Vega came up for air and into the spotlight in the early 1980s when a kind of folk revival was going on, (among many musical uprisings), and as a result she is one of the more hyphenated singers in the annals of music, as in folky-acoustic-intellectual-pop-waif-new age. She is perhaps most importantly a writer with a keen, sharp eye. One that sees the world pretty clearly, as opposed to in ideal, romantic terms. “I’m not overtly political, singing about politicians and that kind of thing” she said. “But I do see things and feel them and I know that I don’t fit the mode of girl singers, even folk singers. I don’t care about that, the ‘you’ve got to look good to make it,’ that kind of thing.”

This may have something to do with the fact that although she was born in Santa Monica, she grew up in New York, in neighborhoods where you have to be savvy, a little tough and smart to navigate your way safely: 102nd Street and roadway in Spanish Harlem on the Upper West Side of New York City. They’re also the sort of places that heat up the imagination, inspire and make you, like the photographer Walker Evans urged, someone who goes out “with a hungry eye.” She went to the New York High School of Performing Arts, the “Fame” school.
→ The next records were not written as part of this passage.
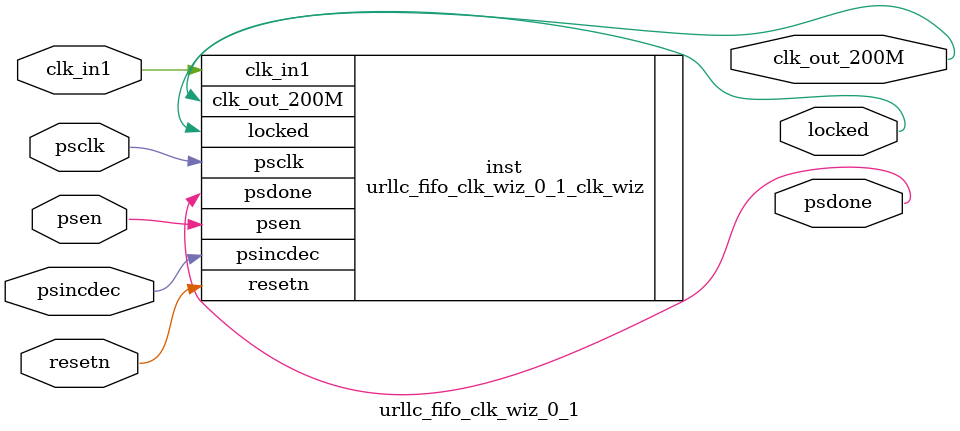
<source format=v>


`timescale 1ps/1ps

(* CORE_GENERATION_INFO = "urllc_fifo_clk_wiz_0_1,clk_wiz_v6_0_2_0_0,{component_name=urllc_fifo_clk_wiz_0_1,use_phase_alignment=true,use_min_o_jitter=false,use_max_i_jitter=false,use_dyn_phase_shift=true,use_inclk_switchover=false,use_dyn_reconfig=false,enable_axi=0,feedback_source=FDBK_AUTO,PRIMITIVE=MMCM,num_out_clk=1,clkin1_period=16.667,clkin2_period=10.0,use_power_down=false,use_reset=true,use_locked=true,use_inclk_stopped=false,feedback_type=SINGLE,CLOCK_MGR_TYPE=NA,manual_override=false}" *)

module urllc_fifo_clk_wiz_0_1 
 (
  // Clock out ports
  output        clk_out_200M,
  // Dynamic phase shift ports
  input         psclk,
  input         psen,
  input         psincdec,
  output        psdone,
  // Status and control signals
  input         resetn,
  output        locked,
 // Clock in ports
  input         clk_in1
 );

  urllc_fifo_clk_wiz_0_1_clk_wiz inst
  (
  // Clock out ports  
  .clk_out_200M(clk_out_200M),
  // Dynamic phase shift ports                
  .psclk(psclk),
  .psen(psen),
  .psincdec(psincdec),
  .psdone(psdone),
  // Status and control signals               
  .resetn(resetn), 
  .locked(locked),
 // Clock in ports
  .clk_in1(clk_in1)
  );

endmodule

</source>
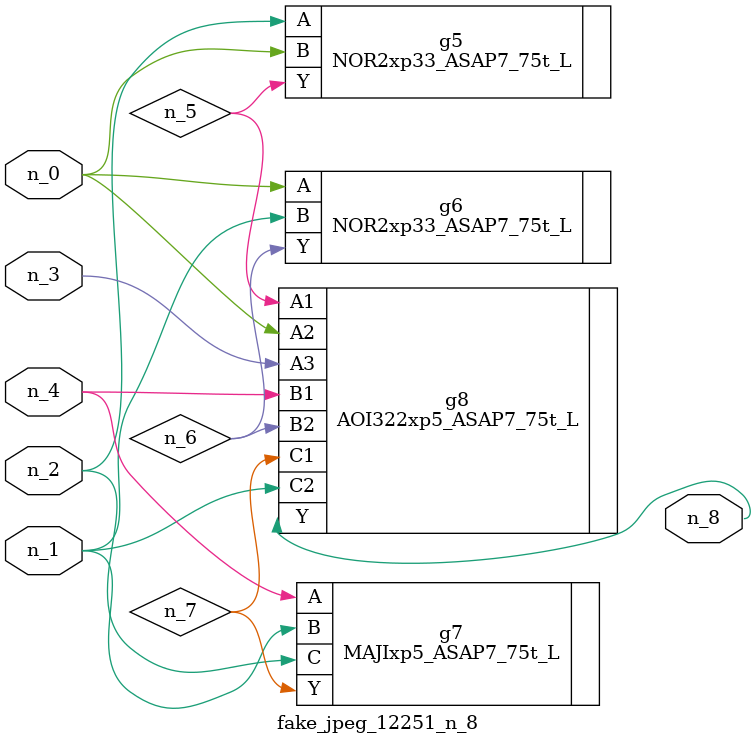
<source format=v>
module fake_jpeg_12251_n_8 (n_3, n_2, n_1, n_0, n_4, n_8);

input n_3;
input n_2;
input n_1;
input n_0;
input n_4;

output n_8;

wire n_6;
wire n_5;
wire n_7;

NOR2xp33_ASAP7_75t_L g5 ( 
.A(n_2),
.B(n_0),
.Y(n_5)
);

NOR2xp33_ASAP7_75t_L g6 ( 
.A(n_0),
.B(n_1),
.Y(n_6)
);

MAJIxp5_ASAP7_75t_L g7 ( 
.A(n_4),
.B(n_1),
.C(n_2),
.Y(n_7)
);

AOI322xp5_ASAP7_75t_L g8 ( 
.A1(n_5),
.A2(n_0),
.A3(n_3),
.B1(n_4),
.B2(n_6),
.C1(n_7),
.C2(n_1),
.Y(n_8)
);


endmodule
</source>
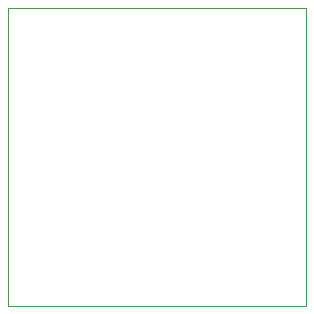
<source format=gm1>
%TF.GenerationSoftware,KiCad,Pcbnew,5.99.0+really5.1.10+dfsg1-1*%
%TF.CreationDate,2021-06-06T12:48:15-04:00*%
%TF.ProjectId,5x1_knob,3578315f-6b6e-46f6-922e-6b696361645f,rev?*%
%TF.SameCoordinates,Original*%
%TF.FileFunction,Profile,NP*%
%FSLAX46Y46*%
G04 Gerber Fmt 4.6, Leading zero omitted, Abs format (unit mm)*
G04 Created by KiCad (PCBNEW 5.99.0+really5.1.10+dfsg1-1) date 2021-06-06 12:48:15*
%MOMM*%
%LPD*%
G01*
G04 APERTURE LIST*
%TA.AperFunction,Profile*%
%ADD10C,0.050000*%
%TD*%
G04 APERTURE END LIST*
D10*
X0Y-25273000D02*
X0Y0D01*
X25273000Y-25273000D02*
X0Y-25273000D01*
X25273000Y0D02*
X25273000Y-25273000D01*
X0Y0D02*
X25273000Y0D01*
M02*

</source>
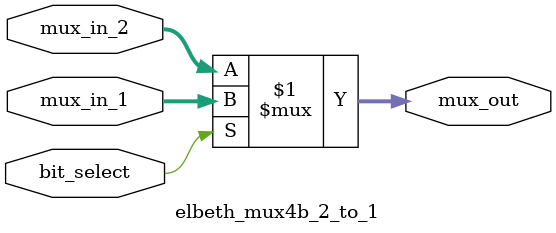
<source format=v>
module elbeth_mux4b_2_to_1(
	input [3:0]		mux_in_1,
	input [3:0]		mux_in_2,
	input 				bit_select,
	output [3:0]		mux_out
    );

	assign mux_out = (bit_select) ? mux_in_1 : mux_in_2; 
	 
endmodule // elbeth_mux_2_to_1
</source>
She wrote poetry at a very young age and also showed off her toughness in her writing. Here is Vega at 13: “I’m the baddest girl in the world/as I’m as bad as Super Fly/and I don’t need coke to get me high/I can beat you, Jack, and you better get back/when the Vega’s come around.”

She laughed when I told her I had read her early poetry. But poetry—blank verse, swift, hard, arrow-straight words mark her song-writing, and that quality makes her enduring, there’s nothing pretentious about her work, or the way she sings and talks. She’s a serious person, sure, but not so mysterious or waif-like as she’s often described.

“I don’t know about the waif part, now, I mean I am 50, so maybe that doesn’t apply,” she said. “But yes, I’m serious about the work, about how I live, about being a mother, about responsibility.” She has also written a play about Carson McCullers, worked with David Lynch, always pushing, always exploring. She toured with Bob Dylan in Europe and held concerts which re-created her first album in its entirety.

She sings, even on videos, with clarity, and while she’s not one of those singers that bowls you over with emotion, or movement, her songs fly straight at you, unfettered. “I’ve gotten more comfortable on stage over the years,” she said. “I move around a lot more.”

She picked up a guitar as a teen, but started out majoring at Barnard College in—surprise—English Literature. “I saw Lou Reed once in person, and that had a huge influence on me,” she said. “That influenced me strongly.”

Which is not to say she was an instant hit—her demo tapes were rejected by just about everyone of note. In her early twenties, she played in a bar in Buffalo called Nietzsche’s, which somehow seems perfect.

When she did finally put out her first, self-titled album, it was a huge hit to the tune of over a million albums. Her second album was called “Marlene on the Wall,” with the haunting hit song “Luka,” a song about a homeless child in the neighborhood. “I used to see the kid, and it was meant to be about his observations, how he felt about the world around him, in the hallways, out in the streets.”

“Solitude Standing” came next with “Tom’s Diner,” which apparently touched the imagination of all sorts of creative types high and low, including such diverse groups and artists asd Terror Squad, Eazy-E, Will Smith, Ludacris, Jars of Clay, 2Pac, REM, Nikki D and Peter Behrens with “Dep De Do Dep.”

High Tide times followed—at the very first Lilith Fair, that popular mobilization of all-star women vocalists touring the country, she was the first star to appear. She won Best Female Artist for “Luka,” beating out none other than Cher.

She is now in the midst of a four set CD project, the first of which, “Suzanne Vega, Close UP, Volume 1, Love Songs”—came out last year and sparked a 38-city tour. “Right now, yes I guess I’m looking back, summing up,” she said. “When I finish, then it’s time to move in to something new.”

Something new is hard to define. So much of what she has done , musically, writing wise, is new and in tune with the new—as the do, do, do, do’s of “Tom’s Diner” and Luka’s straight-talking and singing lament – continue to haunt. They carry forward, become a part of what’s next.